Before I became a vampire ER nurse, I used to sit at home editing medical materials (mostly journals). A job at which I made more money than I do now, sat on my ass all day, and declined to work at all if I felt like eating bonbons instead. But I digress. Like any field, that one has its moments that make you want stab a knitting needle into your ear to produce immediate relief from the pain. A former colleague e-mailed me one this morning, and I said, "Just edit the math online," because this story so accurately summarizes many interactions editors have with their employers, who generally know less than the contractors they're hired to supervise.

Here's the e-mail interaction, somewhat simplified:

Me: I got this manuscript file, but the math has all dropped out of the electronic file, and the hard copy is a printout of the electronic file, so I have no math at all.

Client: Just edit the math online.

Me [considering that until recently, we marked up most math on hard copy for typesetting]: Yes, but there is no math, not even on the hard copy.
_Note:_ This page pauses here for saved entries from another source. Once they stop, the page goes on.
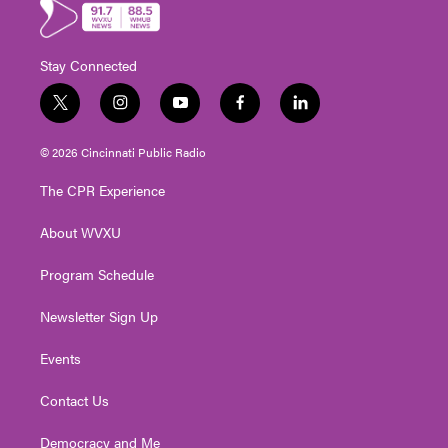
Stay Connected
t
i
y
f
l
w
n
o
a
i
i
s
u
c
n
© 2026 Cincinnati Public Radio
t
t
t
e
k
t
a
u
b
e
The CPR Experience
e
g
b
o
d
r
r
e
o
i
About WVXU
a
k
n
m
Program Schedule
Newsletter Sign Up
Events
Contact Us
Democracy and Me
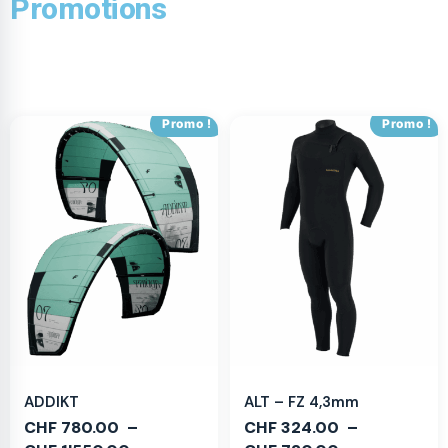
Promotions
Promo !
Promo !
ADDIKT
ALT – FZ 4,3mm
CHF
780.00
–
CHF
324.00
–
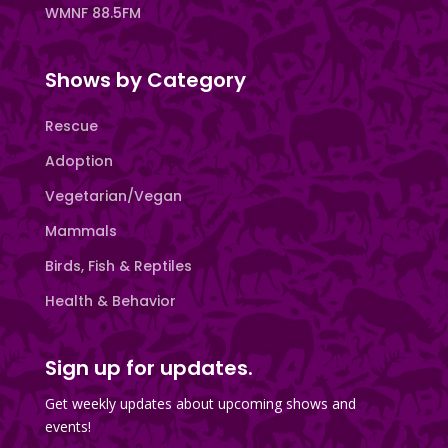
WMNF 88.5FM
Shows by Category
Rescue
Adoption
Vegetarian/Vegan
Mammals
Birds, Fish & Reptiles
Health & Behavior
Sign up for updates.
Get weekly updates about upcoming shows and
events!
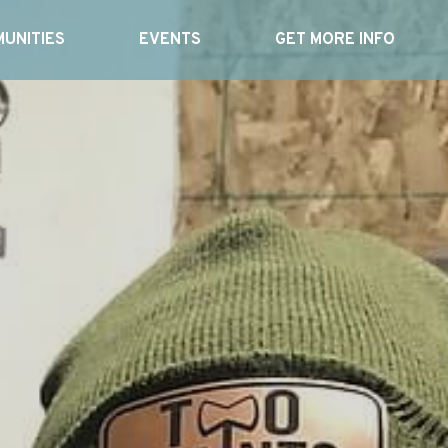
UNITIES
EVENTS
GET MORE INFO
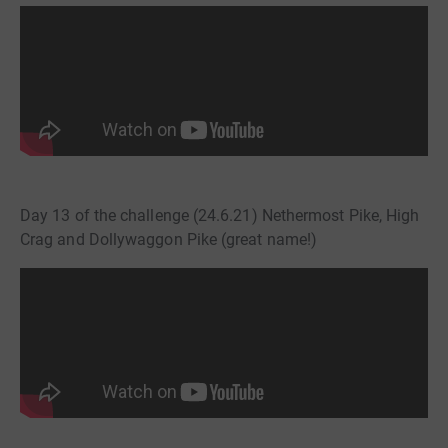
Day 13 of the challenge (24.6.21) Nethermost Pike, High
Crag and Dollywaggon Pike (great name!)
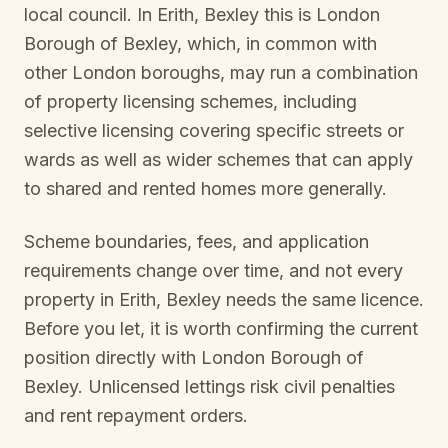
local council. In
Erith, Bexley
this is
London
Borough of Bexley
, which, in common with
other London boroughs, may run a combination
of property licensing schemes, including
selective licensing covering specific streets or
wards as well as wider schemes that can apply
to shared and rented homes more generally.
Scheme boundaries, fees, and application
requirements change over time, and not every
property in
Erith, Bexley
needs the same licence.
Before you let, it is worth confirming the current
position directly with
London Borough of
Bexley
. Unlicensed lettings risk civil penalties
and rent repayment orders.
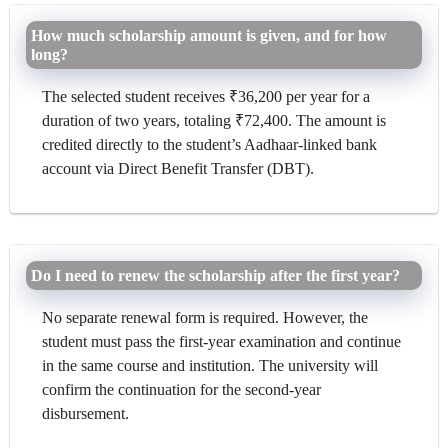
How much scholarship amount is given, and for how
long?
The selected student receives ₹36,200 per year for a
duration of two years, totaling ₹72,400. The amount is
credited directly to the student’s Aadhaar-linked bank
account via Direct Benefit Transfer (DBT).
Do I need to renew the scholarship after the first year?
No separate renewal form is required. However, the
student must pass the first-year examination and continue
in the same course and institution. The university will
confirm the continuation for the second-year
disbursement.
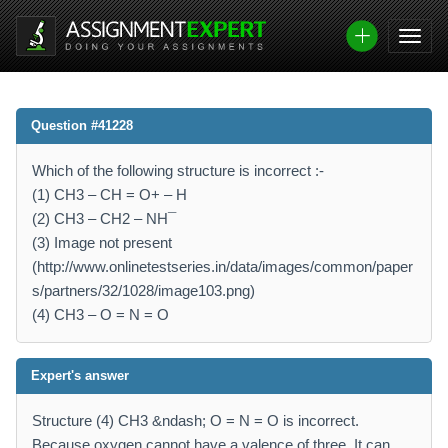
Question #41228
Which of the following structure is incorrect :-
(1) CH3 – CH = O+ – H
(2) CH3 – CH2 – NH¯
(3) Image not present
(http://www.onlinetestseries.in/data/images/common/paper
s/partners/32/1028/image103.png)
(4) CH3 – O = N = O
Expert's answer
Structure (4) CH3 &ndash; O = N = O is incorrect.
Because oxygen cannot have a valence of three. It can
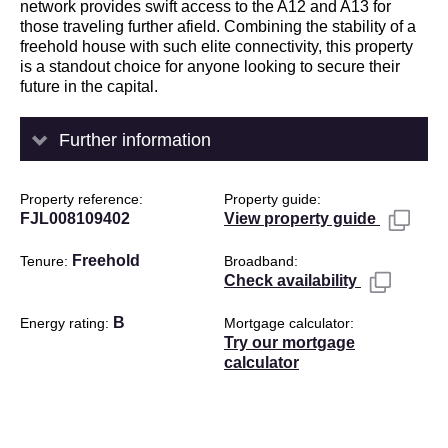
network provides swift access to the A12 and A13 for
those traveling further afield. Combining the stability of a
freehold house with such elite connectivity, this property
is a standout choice for anyone looking to secure their
future in the capital.
Further information
Property reference
Property guide
FJL008109402
View property guide
Freehold
Tenure
Broadband
Check availability
B
Energy rating
Mortgage calculator
Try our mortgage
calculator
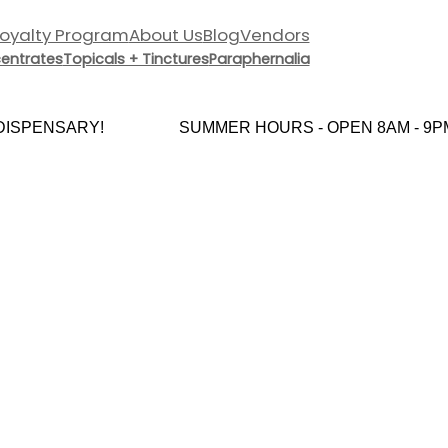
Loyalty Program
About Us
Blog
Vendors
entrates
Topicals + Tinctures
Paraphernalia
SPENSARY!
SUMMER HOURS - OPEN 8AM - 9PM 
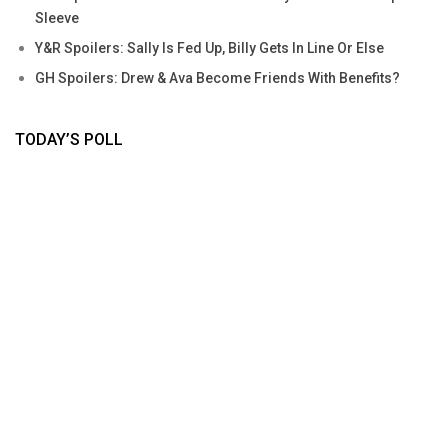
Sleeve
Y&R Spoilers: Sally Is Fed Up, Billy Gets In Line Or Else
GH Spoilers: Drew & Ava Become Friends With Benefits?
TODAY’S POLL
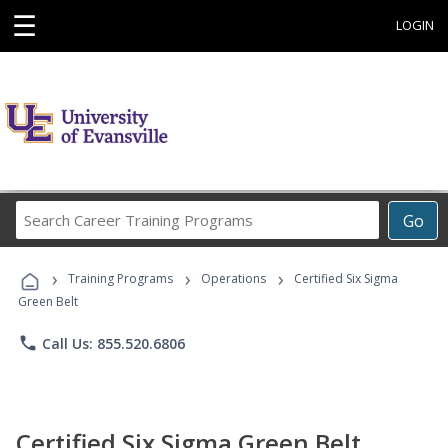
☰
LOGIN
Search
Go
Career
Training
›
›
›
Programs
Training Programs
Operations
Certified Six Sigma
Green Belt
phone
Call Us: 855.520.6806
Certified Six Sigma Green Belt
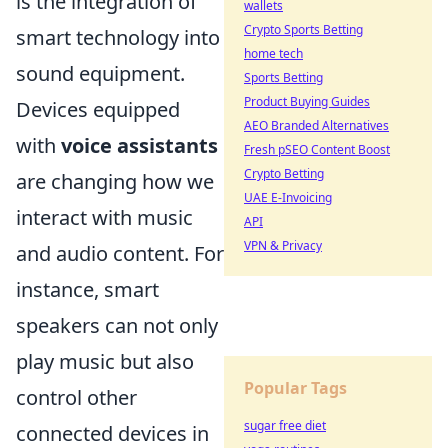
is the integration of
wallets
Crypto Sports Betting
smart technology into
home tech
sound equipment.
Sports Betting
Product Buying Guides
Devices equipped
AEO Branded Alternatives
with
voice assistants
Fresh pSEO Content Boost
Crypto Betting
are changing how we
UAE E-Invoicing
interact with music
API
VPN & Privacy
and audio content. For
instance, smart
speakers can not only
play music but also
Popular Tags
control other
sugar free diet
connected devices in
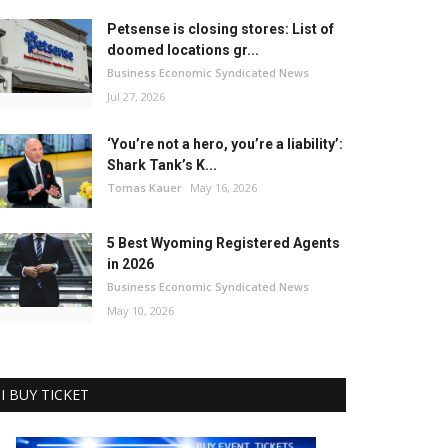
Petsense is closing stores: List of
doomed locations gr...
Business Economic Syndicated News
Jul 27, 2026
‘You’re not a hero, you’re a liability’:
Shark Tank’s K...
Tomas Kauer
May 16, 2026
5 Best Wyoming Registered Agents
in 2026
Business Economic Syndicated News
May 10, 2026
I BUY TICKET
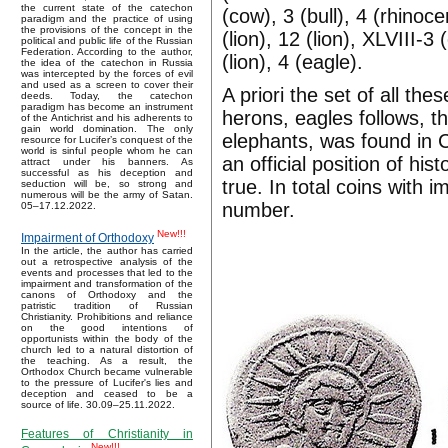
the current state of the catechon
(cow), 3 (bull), 4 (rhinoc
paradigm and the practice of using
the provisions of the concept in the
(lion), 12 (lion), XLVIII-3 
political and public life of the Russian
Federation. According to the author,
(lion), 4 (eagle).
the idea of the catechon in Russia
was intercepted by the forces of evil
and used as a screen to cover their
A priori the set of all th
deeds. Today, the catechon
paradigm has become an instrument
herons, eagles follows, t
of the Antichrist and his adherents to
gain world domination. The only
elephants, was found in Ce
resource for Lucifer’s conquest of the
world is sinful people whom he can
an official position of his
attract under his banners. As
successful as his deception and
true. In total coins with
seduction will be, so strong and
numerous will be the army of Satan.
number.
05–17.12.2022.
New!!!
Impairment of Orthodoxy
In the article, the author has carried
out a retrospective analysis of the
events and processes that led to the
impairment and transformation of the
canons of Orthodoxy and the
patristic tradition of Russian
Christianity. Prohibitions and reliance
on the good intentions of
opportunists within the body of the
church led to a natural distortion of
the teaching. As a result, the
Orthodox Church became vulnerable
to the pressure of Lucifer's lies and
deception and ceased to be a
source of life. 30.09–25.11.2022.
Features of Christianity in
New!!!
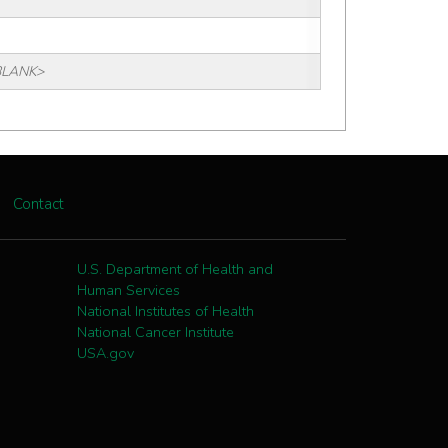
BLANK>
Contact
U.S. Department of Health and
Human Services
National Institutes of Health
National Cancer Institute
USA.gov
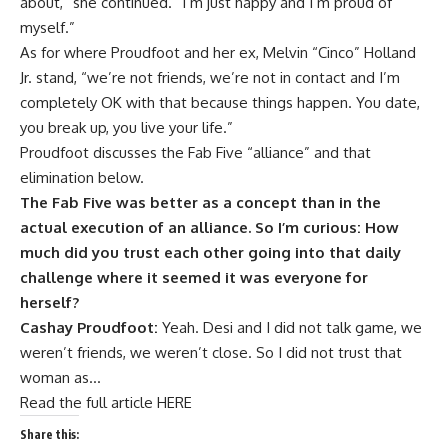
about,” she continued. “I’m just happy and I’m proud of
myself.”
As for where
Proudfoot and her ex, Melvin “Cinco” Holland
Jr. stand
, “we’re not friends, we’re not in contact and I’m
completely OK with that because things happen. You date,
you break up, you live your life.”
Proudfoot discusses the Fab Five “alliance” and that
elimination below.
The Fab Five was better as a concept than in the
actual execution of an alliance. So I’m curious: How
much did you trust each other going into that daily
challenge where it seemed it was everyone for
herself?
Cashay Proudfoot:
Yeah. Desi and I did not talk game, we
weren’t friends, we weren’t close. So I did not trust that
woman as…
Read the full article HERE
Share this:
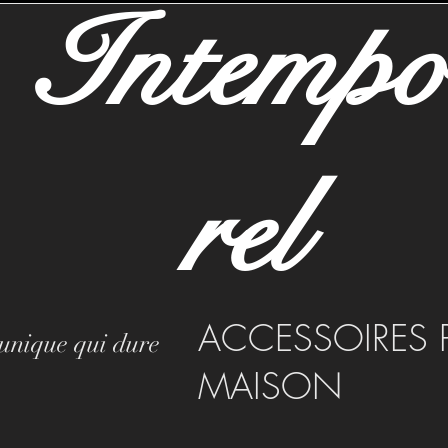
Intemp
rel
ACCESSOIRES 
 unique qui dure
MAISON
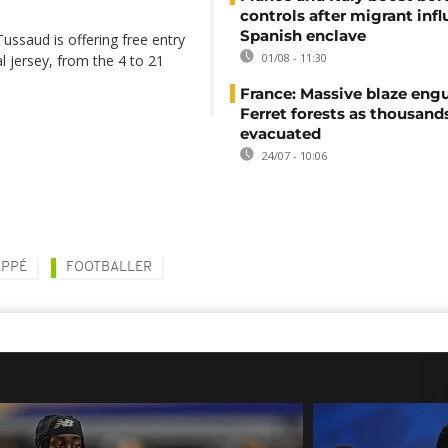
controls after migrant infl
Spanish enclave
saud is offering free entry
01/08 - 11:30
l jersey, from the 4 to 21
France: Massive blaze engu
Ferret forests as thousand
evacuated
24/07 - 10:06
APPÉ
FOOTBALLER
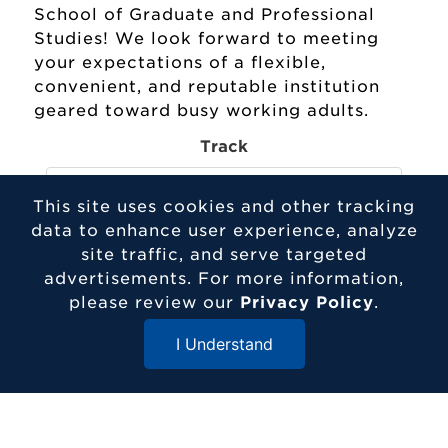
School of Graduate and Professional
Studies! We look forward to meeting
your expectations of a flexible,
convenient, and reputable institution
geared toward busy working adults.
Track
This site uses cookies and other tracking
data to enhance user experience, analyze
Program
site traffic, and serve targeted
advertisements. For more information,
please review our
Privacy Policy
.
Entry Term
I Understand
Close Menu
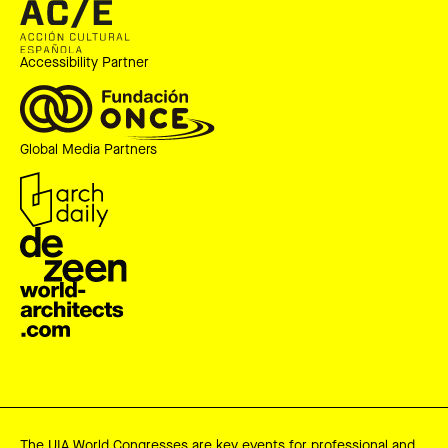
Accessibility Partner
Global Media Partners
The UIA World Congresses are key events for professional and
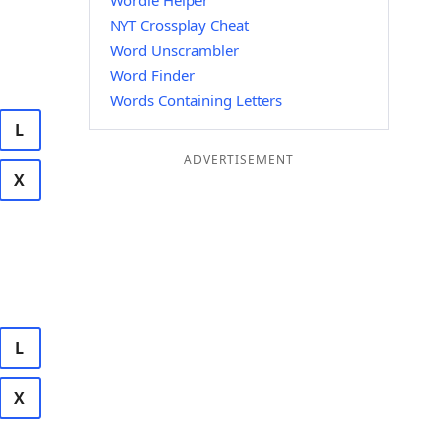
Wordle Helper
NYT Crossplay Cheat
Word Unscrambler
Word Finder
Words Containing Letters
L
ADVERTISEMENT
X
L
X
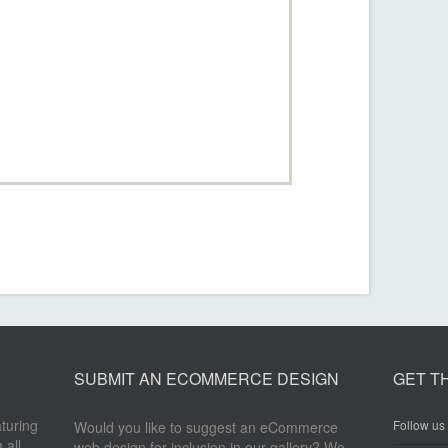
SUBMIT AN ECOMMERCE DESIGN
GET T
aturing
Follow us 
Would you like to suggest an eCommerce
 all
web design for inclusion in our gallery? We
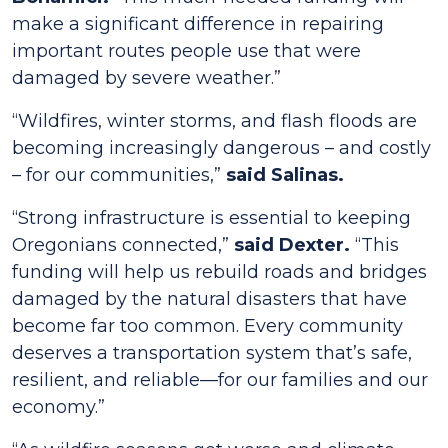
make a significant difference in repairing
important routes people use that were
damaged by severe weather.”
“Wildfires, winter storms, and flash floods are
becoming increasingly dangerous – and costly
– for our communities,”
said Salinas.
“Strong infrastructure is essential to keeping
Oregonians connected,”
said Dexter.
“This
funding will help us rebuild roads and bridges
damaged by the natural disasters that have
become far too common. Every community
deserves a transportation system that’s safe,
resilient, and reliable—for our families and our
economy.”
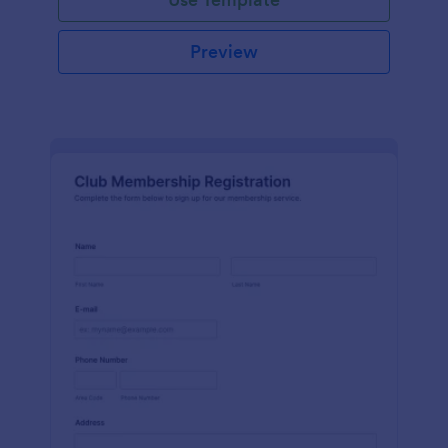
Preview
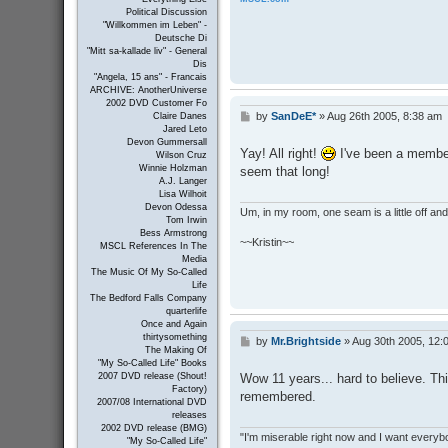
Political Discussion
"Willkommen im Leben" -
Deutsche Di
"Mitt sa-kallade liv" - General
Dis
"Angela, 15 ans" - Francais
ARCHIVE: AnotherUniverse
2002 DVD Customer Fo
by
SanDeE*
»
Aug 26th 2005, 8:38 am
Claire Danes
P
Jared Leto
o
Devon Gummersall
s
Yay! All right!
I've been a member
Wilson Cruz
t
Winnie Holzman
seem that long!
A.J. Langer
Lisa Wilhoit
Devon Odessa
Um, in my room, one seam is a little off and I
Tom Irwin
Bess Armstrong
~~Kristin~~
MSCL References In The
Media
The Music Of My So-Called
Life
The Bedford Falls Company
quarterlife
Once and Again
thirtysomething
by
Mr.Brightside
»
Aug 30th 2005, 12:
P
The Making Of
o
"My So-Called Life" Books
s
Wow 11 years... hard to believe. Thi
2007 DVD release (Shout!
t
Factory)
remembered.
2007/08 International DVD
releases
2002 DVD release (BMG)
"I'm miserable right now and I want everybo
"My So-Called Life"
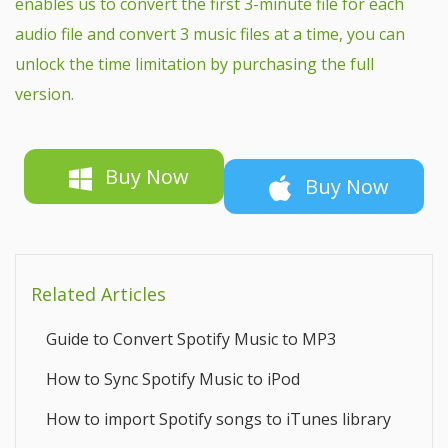
enables us to convert the first 3-minute file for each
audio file and convert 3 music files at a time, you can
unlock the time limitation by purchasing the full
version.
Buy Now
Buy Now
Related Articles
Guide to Convert Spotify Music to MP3
How to Sync Spotify Music to iPod
How to import Spotify songs to iTunes library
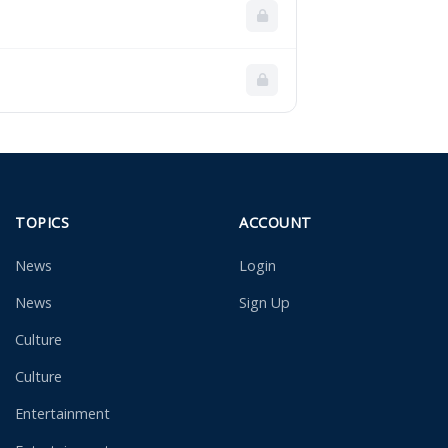
TOPICS
ACCOUNT
News
Login
News
Sign Up
Culture
Culture
Entertainment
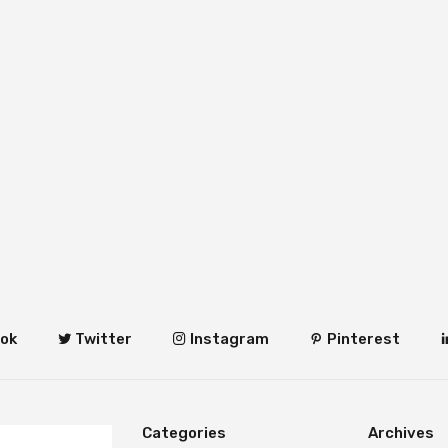
ok
Twitter
Instagram
Pinterest
Categories
Archives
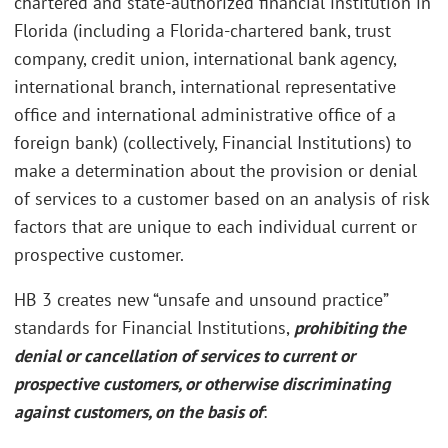
chartered and state-authorized financial institution in
Florida (including a Florida-chartered bank, trust
company, credit union, international bank agency,
international branch, international representative
office and international administrative office of a
foreign bank) (collectively, Financial Institutions) to
make a determination about the provision or denial
of services to a customer based on an analysis of risk
factors that are unique to each individual current or
prospective customer.
HB 3 creates new “unsafe and unsound practice”
standards for Financial Institutions,
prohibiting the
denial or cancellation of services to current or
prospective customers, or otherwise discriminating
against customers, on the basis of
:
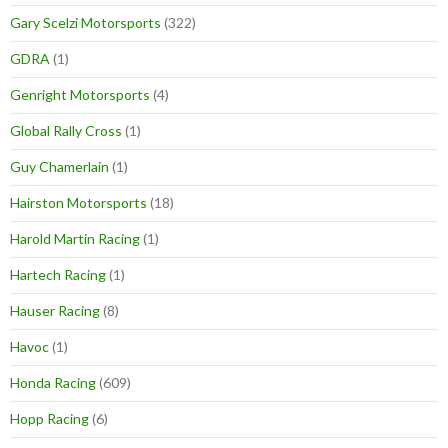
Gary Scelzi Motorsports
(322)
GDRA
(1)
Genright Motorsports
(4)
Global Rally Cross
(1)
Guy Chamerlain
(1)
Hairston Motorsports
(18)
Harold Martin Racing
(1)
Hartech Racing
(1)
Hauser Racing
(8)
Havoc
(1)
Honda Racing
(609)
Hopp Racing
(6)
Client [including memo explaining how to typeset math electronically]: Please note that we now edit all equations electronically using the Microsoft Equation Editor.

Me: Right. But as I say, THERE IS NO MATH.

Client: Please edit the math online.

Me [gritting teeth]: Please explain to me how I should typeset nonexistent math, and I'll be happy to do it.

Client: Please enter the equations from the hard copy and include a note for the proofreader to double-check it.

Me: THERE IS NO MATH. Should I make it up? OPEN THE FILE YOU SENT ME, and tell me how I should invent this math.

Client: Oh. I'll send you a PDF of the original.